**Extract to read**
++++++
As2 Class Paths are global variables
Globals are evil, anyone will tell you that.
In AS2 there are no real classpaths, but a chain of objects bound to the _global space. In fact, before Flash MX came out this was the canonical way to make sure your "semi-global" objects were safe kept: creating nested objects that would look like a class path, and put your data there. For example:
1 2 3 4 |
// checks to make sure we don't overwrite anybody else's objects
if (!_global.com) _global.com = {};
if(!_global.com.stimuli)_global.com.stimuli = {};
_global.com.stimuli.myFavoriteColor = 0xFF0000;
|
This code hides a variable "myFavoriteColor" inside a global object com.stimuli, that looks like a classpath. This works well. So well that, in fact, it's how classpaths are usually created in Javascript. If you are careful to make sure you don't delete anybody else's "com" or "org" objects you should be fine. Since in AS2 and Javascript there are no real private variables(except for values hidden inside closures) that's pretty much how far classpaths go.
++++++
**Dataset**
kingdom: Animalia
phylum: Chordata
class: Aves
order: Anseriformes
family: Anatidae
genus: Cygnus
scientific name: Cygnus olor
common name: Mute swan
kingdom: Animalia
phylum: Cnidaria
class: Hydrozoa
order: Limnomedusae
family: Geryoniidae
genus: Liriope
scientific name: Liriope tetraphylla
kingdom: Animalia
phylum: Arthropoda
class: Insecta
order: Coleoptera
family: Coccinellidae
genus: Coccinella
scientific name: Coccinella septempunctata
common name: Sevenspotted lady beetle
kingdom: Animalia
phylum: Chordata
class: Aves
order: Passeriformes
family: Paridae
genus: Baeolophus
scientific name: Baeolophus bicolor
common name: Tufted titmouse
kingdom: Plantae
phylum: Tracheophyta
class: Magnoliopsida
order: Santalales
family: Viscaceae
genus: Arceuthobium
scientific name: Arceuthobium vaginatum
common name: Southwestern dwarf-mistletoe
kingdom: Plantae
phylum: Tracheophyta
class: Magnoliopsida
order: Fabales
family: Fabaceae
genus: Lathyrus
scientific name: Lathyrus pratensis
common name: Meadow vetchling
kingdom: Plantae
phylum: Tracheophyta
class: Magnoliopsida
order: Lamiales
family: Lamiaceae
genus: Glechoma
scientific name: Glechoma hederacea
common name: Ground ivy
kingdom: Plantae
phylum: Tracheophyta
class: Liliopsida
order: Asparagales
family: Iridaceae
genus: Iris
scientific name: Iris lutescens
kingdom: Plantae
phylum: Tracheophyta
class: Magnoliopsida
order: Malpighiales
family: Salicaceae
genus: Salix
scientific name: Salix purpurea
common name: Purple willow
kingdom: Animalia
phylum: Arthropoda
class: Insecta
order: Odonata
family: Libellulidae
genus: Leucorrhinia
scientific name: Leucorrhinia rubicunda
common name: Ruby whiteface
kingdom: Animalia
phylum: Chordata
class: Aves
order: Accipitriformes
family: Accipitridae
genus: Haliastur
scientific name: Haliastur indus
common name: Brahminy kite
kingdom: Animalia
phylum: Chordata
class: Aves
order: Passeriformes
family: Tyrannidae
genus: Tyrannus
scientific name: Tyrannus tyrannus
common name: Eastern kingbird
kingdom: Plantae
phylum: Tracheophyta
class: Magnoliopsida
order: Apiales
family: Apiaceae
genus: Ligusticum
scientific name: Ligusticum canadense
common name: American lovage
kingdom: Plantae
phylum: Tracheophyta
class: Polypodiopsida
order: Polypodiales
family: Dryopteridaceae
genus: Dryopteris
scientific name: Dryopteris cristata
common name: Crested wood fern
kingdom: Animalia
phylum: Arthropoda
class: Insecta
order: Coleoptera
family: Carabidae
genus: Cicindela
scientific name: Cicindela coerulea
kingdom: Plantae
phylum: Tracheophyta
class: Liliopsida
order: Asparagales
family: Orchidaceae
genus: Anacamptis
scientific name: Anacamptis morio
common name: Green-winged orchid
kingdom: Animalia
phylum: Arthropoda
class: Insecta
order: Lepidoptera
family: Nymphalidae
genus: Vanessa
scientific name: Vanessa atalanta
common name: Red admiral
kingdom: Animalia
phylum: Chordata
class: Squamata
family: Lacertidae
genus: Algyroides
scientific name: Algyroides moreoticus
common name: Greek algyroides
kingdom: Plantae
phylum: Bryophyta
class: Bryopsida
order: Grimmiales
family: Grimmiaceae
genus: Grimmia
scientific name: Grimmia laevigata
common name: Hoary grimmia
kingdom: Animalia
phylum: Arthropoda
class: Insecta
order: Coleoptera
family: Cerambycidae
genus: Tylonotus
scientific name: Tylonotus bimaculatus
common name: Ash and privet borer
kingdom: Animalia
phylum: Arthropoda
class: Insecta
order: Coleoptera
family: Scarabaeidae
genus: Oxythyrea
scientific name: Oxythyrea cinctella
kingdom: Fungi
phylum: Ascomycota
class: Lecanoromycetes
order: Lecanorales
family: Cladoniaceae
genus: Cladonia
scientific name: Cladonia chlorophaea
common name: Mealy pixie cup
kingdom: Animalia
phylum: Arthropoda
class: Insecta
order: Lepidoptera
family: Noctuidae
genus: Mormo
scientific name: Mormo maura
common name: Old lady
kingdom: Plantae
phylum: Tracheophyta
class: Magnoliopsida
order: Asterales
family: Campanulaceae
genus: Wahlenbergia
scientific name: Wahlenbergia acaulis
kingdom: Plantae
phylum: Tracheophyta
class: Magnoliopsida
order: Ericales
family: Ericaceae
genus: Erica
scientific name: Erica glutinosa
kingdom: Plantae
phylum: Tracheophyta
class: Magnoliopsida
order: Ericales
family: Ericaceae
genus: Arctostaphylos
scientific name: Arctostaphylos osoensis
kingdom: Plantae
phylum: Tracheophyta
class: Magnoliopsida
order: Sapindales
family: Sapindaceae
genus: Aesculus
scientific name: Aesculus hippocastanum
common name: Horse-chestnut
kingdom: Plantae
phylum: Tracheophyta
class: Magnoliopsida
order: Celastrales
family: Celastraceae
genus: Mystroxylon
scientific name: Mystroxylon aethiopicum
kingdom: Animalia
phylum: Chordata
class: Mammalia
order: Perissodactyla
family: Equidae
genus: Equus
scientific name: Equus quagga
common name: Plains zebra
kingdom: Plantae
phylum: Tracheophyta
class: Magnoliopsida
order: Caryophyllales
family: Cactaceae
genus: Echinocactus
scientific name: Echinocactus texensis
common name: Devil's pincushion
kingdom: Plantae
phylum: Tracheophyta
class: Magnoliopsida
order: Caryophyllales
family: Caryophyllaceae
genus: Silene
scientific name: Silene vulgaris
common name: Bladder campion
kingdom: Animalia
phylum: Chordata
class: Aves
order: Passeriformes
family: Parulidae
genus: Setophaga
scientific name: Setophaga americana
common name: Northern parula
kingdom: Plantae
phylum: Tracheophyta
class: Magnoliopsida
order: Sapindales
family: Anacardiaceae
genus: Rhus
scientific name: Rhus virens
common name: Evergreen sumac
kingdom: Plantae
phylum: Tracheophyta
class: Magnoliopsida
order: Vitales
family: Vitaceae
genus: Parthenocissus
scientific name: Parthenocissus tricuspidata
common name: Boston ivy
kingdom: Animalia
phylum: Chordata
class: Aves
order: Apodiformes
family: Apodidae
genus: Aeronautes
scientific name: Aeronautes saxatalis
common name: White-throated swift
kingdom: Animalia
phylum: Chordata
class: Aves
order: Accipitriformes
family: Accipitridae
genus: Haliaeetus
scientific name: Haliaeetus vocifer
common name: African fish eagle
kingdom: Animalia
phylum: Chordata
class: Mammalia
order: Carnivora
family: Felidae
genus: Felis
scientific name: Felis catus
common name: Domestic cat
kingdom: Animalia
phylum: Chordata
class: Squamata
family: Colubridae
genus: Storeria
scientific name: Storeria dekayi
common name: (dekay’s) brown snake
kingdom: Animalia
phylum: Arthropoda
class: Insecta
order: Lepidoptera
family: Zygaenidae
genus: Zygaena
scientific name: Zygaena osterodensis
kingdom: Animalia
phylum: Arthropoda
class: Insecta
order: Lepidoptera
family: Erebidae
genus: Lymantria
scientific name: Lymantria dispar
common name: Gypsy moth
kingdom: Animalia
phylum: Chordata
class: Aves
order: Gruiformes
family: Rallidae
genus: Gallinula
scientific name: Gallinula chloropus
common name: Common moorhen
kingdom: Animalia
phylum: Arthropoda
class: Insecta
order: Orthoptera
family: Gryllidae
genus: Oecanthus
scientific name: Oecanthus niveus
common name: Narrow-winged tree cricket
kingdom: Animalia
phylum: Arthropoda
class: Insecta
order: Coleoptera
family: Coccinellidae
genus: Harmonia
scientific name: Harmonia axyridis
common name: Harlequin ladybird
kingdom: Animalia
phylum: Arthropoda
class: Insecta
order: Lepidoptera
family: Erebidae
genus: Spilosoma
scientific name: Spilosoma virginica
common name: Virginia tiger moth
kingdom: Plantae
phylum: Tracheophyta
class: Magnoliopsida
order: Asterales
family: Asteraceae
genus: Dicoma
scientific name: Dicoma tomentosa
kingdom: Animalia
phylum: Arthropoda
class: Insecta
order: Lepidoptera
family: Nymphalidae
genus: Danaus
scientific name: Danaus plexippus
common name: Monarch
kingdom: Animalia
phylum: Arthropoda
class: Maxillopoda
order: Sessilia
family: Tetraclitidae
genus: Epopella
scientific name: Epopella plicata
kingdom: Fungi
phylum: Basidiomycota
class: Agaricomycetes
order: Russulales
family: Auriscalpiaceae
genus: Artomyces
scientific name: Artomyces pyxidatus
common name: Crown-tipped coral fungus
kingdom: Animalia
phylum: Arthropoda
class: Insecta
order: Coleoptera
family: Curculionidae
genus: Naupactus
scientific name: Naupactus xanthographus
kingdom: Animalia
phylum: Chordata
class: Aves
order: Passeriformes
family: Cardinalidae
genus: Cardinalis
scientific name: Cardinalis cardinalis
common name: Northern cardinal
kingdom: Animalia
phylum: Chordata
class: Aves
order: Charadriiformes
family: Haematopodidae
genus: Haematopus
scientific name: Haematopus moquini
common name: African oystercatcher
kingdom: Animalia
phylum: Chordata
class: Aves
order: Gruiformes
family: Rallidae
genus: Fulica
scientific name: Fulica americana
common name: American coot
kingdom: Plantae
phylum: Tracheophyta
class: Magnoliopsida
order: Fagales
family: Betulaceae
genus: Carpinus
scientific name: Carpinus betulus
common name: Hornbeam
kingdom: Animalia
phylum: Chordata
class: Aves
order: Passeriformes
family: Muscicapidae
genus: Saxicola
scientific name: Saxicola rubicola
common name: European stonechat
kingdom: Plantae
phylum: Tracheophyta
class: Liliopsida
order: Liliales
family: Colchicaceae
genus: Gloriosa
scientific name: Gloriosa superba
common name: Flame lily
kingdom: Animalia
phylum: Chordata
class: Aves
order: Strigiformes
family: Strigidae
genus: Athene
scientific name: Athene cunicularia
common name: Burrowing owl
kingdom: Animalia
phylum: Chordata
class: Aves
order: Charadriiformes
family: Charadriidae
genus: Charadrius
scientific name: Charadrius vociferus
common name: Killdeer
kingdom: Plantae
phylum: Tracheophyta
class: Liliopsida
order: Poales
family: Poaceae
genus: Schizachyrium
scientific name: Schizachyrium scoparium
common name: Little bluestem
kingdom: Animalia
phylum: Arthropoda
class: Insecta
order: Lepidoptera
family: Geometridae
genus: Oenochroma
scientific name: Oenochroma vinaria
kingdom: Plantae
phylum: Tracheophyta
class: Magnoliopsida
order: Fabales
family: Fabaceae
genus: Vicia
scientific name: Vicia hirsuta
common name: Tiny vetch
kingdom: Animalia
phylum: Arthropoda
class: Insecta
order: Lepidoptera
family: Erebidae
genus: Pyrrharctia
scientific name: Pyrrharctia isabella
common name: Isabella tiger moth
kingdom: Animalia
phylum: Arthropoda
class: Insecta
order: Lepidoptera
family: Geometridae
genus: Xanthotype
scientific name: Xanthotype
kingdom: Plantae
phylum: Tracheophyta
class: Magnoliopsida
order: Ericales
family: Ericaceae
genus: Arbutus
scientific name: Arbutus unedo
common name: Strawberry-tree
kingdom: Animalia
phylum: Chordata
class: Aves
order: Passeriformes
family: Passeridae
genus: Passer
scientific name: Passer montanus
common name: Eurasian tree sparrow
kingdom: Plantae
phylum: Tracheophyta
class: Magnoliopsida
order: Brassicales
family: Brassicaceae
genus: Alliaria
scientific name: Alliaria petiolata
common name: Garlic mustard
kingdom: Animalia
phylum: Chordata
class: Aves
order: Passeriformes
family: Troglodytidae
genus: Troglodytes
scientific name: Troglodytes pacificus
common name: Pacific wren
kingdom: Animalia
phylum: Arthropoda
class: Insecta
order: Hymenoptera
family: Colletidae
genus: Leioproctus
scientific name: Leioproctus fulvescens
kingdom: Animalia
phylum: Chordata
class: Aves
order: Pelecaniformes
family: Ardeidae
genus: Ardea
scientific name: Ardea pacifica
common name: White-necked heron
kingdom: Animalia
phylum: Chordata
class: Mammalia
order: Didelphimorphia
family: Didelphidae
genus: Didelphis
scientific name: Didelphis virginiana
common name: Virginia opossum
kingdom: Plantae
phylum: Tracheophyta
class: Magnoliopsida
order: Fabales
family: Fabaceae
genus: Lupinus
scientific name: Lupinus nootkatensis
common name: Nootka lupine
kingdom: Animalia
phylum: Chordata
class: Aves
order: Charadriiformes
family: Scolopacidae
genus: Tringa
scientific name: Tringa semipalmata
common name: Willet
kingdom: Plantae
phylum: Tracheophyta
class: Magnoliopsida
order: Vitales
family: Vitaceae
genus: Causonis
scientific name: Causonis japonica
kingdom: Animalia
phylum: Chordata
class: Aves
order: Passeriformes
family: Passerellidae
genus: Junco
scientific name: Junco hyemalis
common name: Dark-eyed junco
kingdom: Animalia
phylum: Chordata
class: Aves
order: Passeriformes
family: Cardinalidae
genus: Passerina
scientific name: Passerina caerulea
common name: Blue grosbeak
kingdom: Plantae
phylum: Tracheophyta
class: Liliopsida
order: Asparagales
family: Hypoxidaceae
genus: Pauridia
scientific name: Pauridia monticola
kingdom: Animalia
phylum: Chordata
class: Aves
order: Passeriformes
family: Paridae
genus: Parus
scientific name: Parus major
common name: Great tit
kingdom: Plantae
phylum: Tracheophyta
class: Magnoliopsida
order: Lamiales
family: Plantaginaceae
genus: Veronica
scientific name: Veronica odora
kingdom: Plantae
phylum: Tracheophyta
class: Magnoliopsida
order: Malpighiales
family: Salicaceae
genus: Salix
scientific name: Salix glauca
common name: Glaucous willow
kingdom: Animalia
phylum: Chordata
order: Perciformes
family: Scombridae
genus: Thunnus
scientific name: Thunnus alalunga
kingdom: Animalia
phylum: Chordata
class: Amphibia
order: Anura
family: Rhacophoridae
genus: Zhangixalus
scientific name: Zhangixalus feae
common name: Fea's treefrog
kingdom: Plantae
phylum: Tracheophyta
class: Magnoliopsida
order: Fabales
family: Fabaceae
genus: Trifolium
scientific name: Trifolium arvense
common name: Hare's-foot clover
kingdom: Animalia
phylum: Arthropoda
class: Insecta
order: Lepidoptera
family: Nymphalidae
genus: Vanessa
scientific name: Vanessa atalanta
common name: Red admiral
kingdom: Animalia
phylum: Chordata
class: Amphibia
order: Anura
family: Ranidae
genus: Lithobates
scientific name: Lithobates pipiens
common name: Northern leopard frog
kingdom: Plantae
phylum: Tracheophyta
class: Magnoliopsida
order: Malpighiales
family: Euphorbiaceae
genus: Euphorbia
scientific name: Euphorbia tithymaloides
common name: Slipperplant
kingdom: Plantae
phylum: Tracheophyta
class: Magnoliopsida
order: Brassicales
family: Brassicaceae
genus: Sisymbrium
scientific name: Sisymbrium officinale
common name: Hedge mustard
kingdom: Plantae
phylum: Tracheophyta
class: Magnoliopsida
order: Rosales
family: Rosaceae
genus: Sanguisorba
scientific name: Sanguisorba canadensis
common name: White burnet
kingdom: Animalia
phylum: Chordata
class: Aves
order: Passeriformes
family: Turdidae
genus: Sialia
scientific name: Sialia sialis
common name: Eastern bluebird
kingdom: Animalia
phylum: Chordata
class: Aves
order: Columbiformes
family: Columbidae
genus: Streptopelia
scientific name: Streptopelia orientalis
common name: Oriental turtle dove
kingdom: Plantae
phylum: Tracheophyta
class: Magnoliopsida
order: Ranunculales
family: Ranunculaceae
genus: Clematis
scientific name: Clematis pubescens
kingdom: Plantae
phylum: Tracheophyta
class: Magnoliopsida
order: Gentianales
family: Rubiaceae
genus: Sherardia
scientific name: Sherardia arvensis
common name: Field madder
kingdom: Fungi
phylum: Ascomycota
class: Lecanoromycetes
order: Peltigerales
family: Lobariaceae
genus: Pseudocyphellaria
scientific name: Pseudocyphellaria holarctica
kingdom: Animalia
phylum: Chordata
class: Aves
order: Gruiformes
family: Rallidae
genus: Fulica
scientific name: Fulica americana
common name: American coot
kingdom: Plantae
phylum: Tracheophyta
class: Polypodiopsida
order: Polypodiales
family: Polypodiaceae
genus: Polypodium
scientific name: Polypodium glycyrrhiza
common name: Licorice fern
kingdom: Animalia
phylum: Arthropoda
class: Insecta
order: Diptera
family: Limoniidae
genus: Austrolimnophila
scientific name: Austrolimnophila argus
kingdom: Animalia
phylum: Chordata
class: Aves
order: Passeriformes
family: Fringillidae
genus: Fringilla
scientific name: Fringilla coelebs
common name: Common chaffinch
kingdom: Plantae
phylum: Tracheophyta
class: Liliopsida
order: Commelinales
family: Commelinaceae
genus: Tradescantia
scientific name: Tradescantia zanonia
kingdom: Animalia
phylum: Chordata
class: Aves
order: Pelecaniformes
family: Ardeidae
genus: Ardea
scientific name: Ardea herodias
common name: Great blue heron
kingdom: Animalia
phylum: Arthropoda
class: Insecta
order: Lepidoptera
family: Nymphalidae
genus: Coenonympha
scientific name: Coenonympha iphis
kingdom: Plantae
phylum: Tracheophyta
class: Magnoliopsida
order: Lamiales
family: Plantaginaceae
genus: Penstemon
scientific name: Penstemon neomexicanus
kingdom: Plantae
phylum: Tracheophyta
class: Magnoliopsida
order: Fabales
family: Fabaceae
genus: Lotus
++++++
**Task brief**
Write the next part of the article on AS2 class paths being global variables, starting right after its final sentence.

**Result of the task**
But recently, I've been bitten by a nasty side effect of this: a global object is no substitute for a real class loader. In Gringo's website the shell swf loads each job in our portfolio as an external swf. The website has been online for almost six months, and must load swf made with very different needs. The trouble is: sometimes, the same libraries are used in different swfs. And worse, each one is a different version. For example, we use Zeh's excellent for scripted animations, and have been doing so for sometime. What if a new swf must use a newer version of Tweener, than the one the 'shell' was compiled with. The flash player will keep the class definition compiled at the first swf that it runs into. So if the "main.swf" has revision 38 compiled and the player runs that first, a second swf, that was compiled later, with revision 173 will end up using the first class definition: revision 38. Now you are hosed.
Even worse, if demo "A" uses revision 56 and demo "B" uses revision 98, the cached version will depend on which version the player runs into first. That means that how the class will behave depends on runtime execution order, if demo "A" is viewed first, then when demo "B" is loaded it will work differently then if their viewing order was reversed. This make bug tracking extremely hard. Testing quickly becomes unmanageable: with 20 demos there will be millions permutations.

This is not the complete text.